Aí pegamos o elevador. Ou descemos pelas escadas? Não lembro. Lembro que quando entramos pro experimento “Bolinha de Gude”, do núcleo 1, a primeira coisa que reparei foi a limpidez espacial em que a luz parecia dizer tudo que qualquer cenário não diria. A luz enquanto cenário.  E o modo como os atores se distribuíram pelo palco nos dois níveis (andares), já trouxe o bom acabamento do autodesafio que se iniciava. E iniciou com as respirações afobadas de crianças. Parecia vir dali uma interessante proposta para a representação das crianças, não na voz ou mesmo no jeito do corpo e sim no modo de respiração, que acabava por conduzir a voz e o corpo. E a energia dos atuadores era tal como a energia de crianças em brincadeiras sérias. Nosso brincar teatral. Acreditando em cada quase verdade. Em cada quase certeza. E a pureza das crianças logo caindo por terra quando o dono da festa diz quem é que manda. E o jogo dos poderes se inverte quando o dono do brinquedo diz as regras. Que são invertidas pelo dono do cigarro. “Quem são os pais dessas crianças?”, foi a pergunta que me veio. O tapa na cara do palhaço criança me deu uma das respostas. A mãe afobada comprando o silêncio do palhaço pai me trouxe novas perguntas. Parece que falamos de espécies diferentes, adultos X crianças. As crianças são formadas ou se formam? Formatadas? Retrato de um artista (palhaço) quando jovem. Velha nova moral. Na moral. Segura peão no pônei palhaço. As relações sociais, opressor X oprimido e os diferentes conflitos trouxeram uma vitalidade impressionante para a cena, que, apesar da intensidade, conseguiu encontrar humor. Dialética e autodesafio. Espero que entrem em cartaz e rodem o país com este trabalho.

 

Núcleo 1 (Foto: André Stefano)

 

Aí, sim, subimos as escadas. Disso eu lembro. E entramos no mundo colorido, porém, trágico da “Terapia do Imaginário” do núcleo 5. Uma daquelas sinopses que de cara interessam pelas tantas possibilidades que viabilizam. De cara, o jogo com a trilha e com os efeitos sonoros já trouxe uma proposta interessante. Uma cena infantil para adultos. Os conflitos eram todos os conflitos do mundo. O nome da peça já me conduzia ao mergulho nas questões psicológicas do menino através do seu imaginário. Um quebra-cabeça que foi se formando a cada nova solução ou briga. Um menino fragmentado e despedaçado. Depois descobrimos que estuprado. E a nossa tentativa de entender a complexidade desse ser em formação parecia guiar o mergulho.

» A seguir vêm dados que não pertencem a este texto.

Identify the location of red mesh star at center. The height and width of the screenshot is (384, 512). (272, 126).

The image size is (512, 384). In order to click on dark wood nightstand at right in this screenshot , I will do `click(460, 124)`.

A opção por misturar falas didáticas com acontecimentos menos objetivos conduzia o espectador a construir essa personalidade do menino que acabou se corporificando num menino real no palco. Os amigos imaginários nossos de cada dia expressam a nossa personalidade sempre em formação e dizem muito sobre nossa deformação? O nosso trágico lúdico. Nossas lembranças fragmentadas? Nossa construção de verdade, de memória, de história. Nossas crianças (paridas por nós ou habitantes em nós). O que além dos nossos cinco amigos imaginários pode expressar nossas subjetividades? Nosso grito adulto? Ou nosso choro infantil? Choramos/gritamos do que? Ou pra quem? Ou por quê? Mais perguntas só uma criança seria capaz de fazer.

 

Autodesafio em várias camadas. Quatro mergulhos. Ou andares. De elevador ou pela escada. Foi especial.